• Record set:
━━━━━━━━━━━━━━━━━━━━━━━━━━━━━━

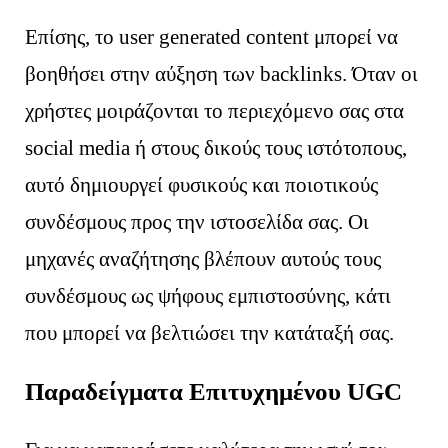
Επίσης, το user generated content μπορεί να
βοηθήσει στην αύξηση των backlinks. Όταν οι
χρήστες μοιράζονται το περιεχόμενο σας στα
social media ή στους δικούς τους ιστότοπους,
αυτό δημιουργεί φυσικούς και ποιοτικούς
συνδέσμους προς την ιστοσελίδα σας. Οι
μηχανές αναζήτησης βλέπουν αυτούς τους
συνδέσμους ως ψήφους εμπιστοσύνης, κάτι
που μπορεί να βελτιώσει την κατάταξή σας.
Παραδείγματα Επιτυχημένου UGC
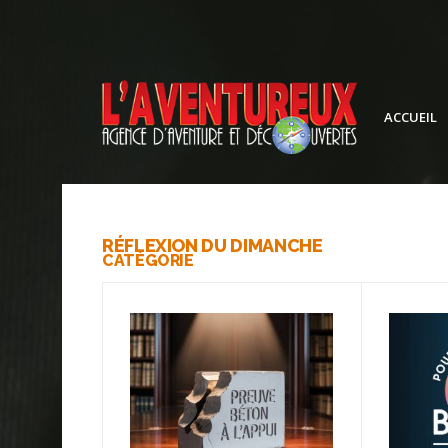
ACCUEIL
RÉFLEXION DU DIMANCHE
CATÉGORIE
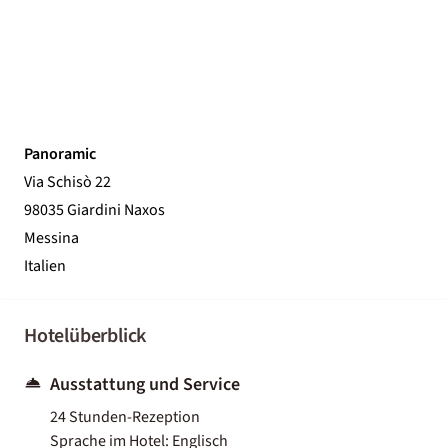
Panoramic
Via Schisò 22
98035 Giardini Naxos
Messina
Italien
Hotelüberblick
Ausstattung und Service
24 Stunden-Rezeption
Sprache im Hotel: Englisch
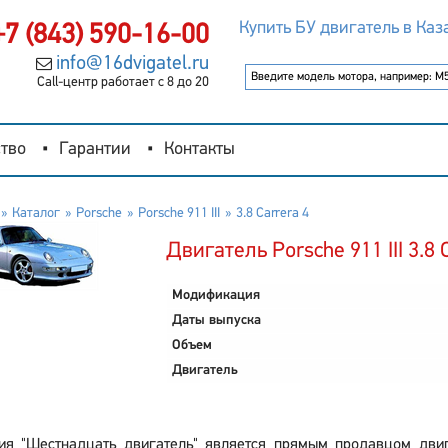
Купить БУ двигатель в Каз
+7 (843) 590-16-00
info@16dvigatel.ru
Call-центр работает с 8 до 20
тво
Гарантии
Контакты
Каталог
Porsche
Porsche 911 III
3.8 Carrera 4
Двигатель Porsche 911 III 3.8 
Модификация
Даты выпуска
Объем
Двигатель
ия "Шестнадцать двигатель" является прямым продавцом двигат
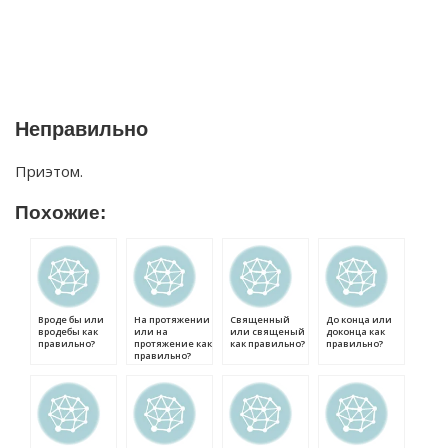
Неправильно
Приэтом.
Похожие:
Вроде бы или
На протяжении
Священный
До конца или
вродебы как
или на
или священый
доконца как
правильно?
протяжение как
как правильно?
правильно?
правильно?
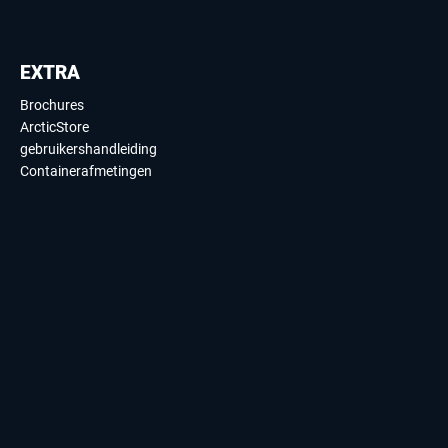
EXTRA
Brochures
ArcticStore
gebruikershandleiding
Containerafmetingen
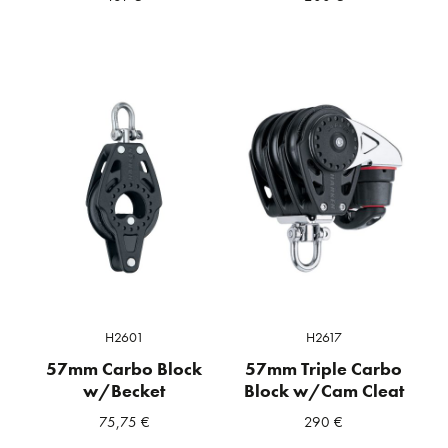
H2601
H2617
57mm Carbo Block
57mm Triple Carbo
w/Becket
Block w/Cam Cleat
75,75
€
290
€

━━━━━━━━━━━━━━━━━━━━━━━━━━━━━━

• Exercise prompt: Give the listing again exactly, excluding pictures.

• Response for this exercise:
Επίσης, το user generated content μπορεί να
βοηθήσει στην αύξηση των backlinks. Όταν οι
χρήστες μοιράζονται το περιεχόμενο σας στα
social media ή στους δικούς τους ιστότοπους,
αυτό δημιουργεί φυσικούς και ποιοτικούς
συνδέσμους προς την ιστοσελίδα σας. Οι
μηχανές αναζήτησης βλέπουν αυτούς τους
συνδέσμους ως ψήφους εμπιστοσύνης, κάτι
που μπορεί να βελτιώσει την κατάταξή σας.
Παραδείγματα Επιτυχημένου UGC
ACCUEIL
RÉFLEXION DU DIMANCHE
CATÉGORIE
Panoramic
Via Schisò 22
98035 Giardini Naxos
Messina
Italien
Hotelüberblick
Ausstattung und Service
24 Stunden-Rezeption
Sprache im Hotel: Englisch
Купить БУ двигатель в Каз
+7 (843) 590-16-00
info@16dvigatel.ru
Call-центр работает с 8 до 20
тво
Гарантии
Контакты
Каталог
Porsche
Porsche 911 III
3.8 Carrera 4
Двигатель Porsche 911 III 3.8 
Модификация
Даты выпуска
Объем
Двигатель
ия "Шестнадцать двигатель" является прямым продавцом двигат
Неправильно
Приэтом.
Похожие:
Вроде бы или
На протяжении
Священный
До конца или
вродебы как
или на
или священый
доконца как
правильно?
протяжение как
как правильно?
правильно?
правильно?
EXTRA
Brochures
ArcticStore
gebruikershandleiding
Containerafmetingen
H2601
H2617
57mm Carbo Block
57mm Triple Carbo
w/Becket
Block w/Cam Cleat
75,75
€
290
€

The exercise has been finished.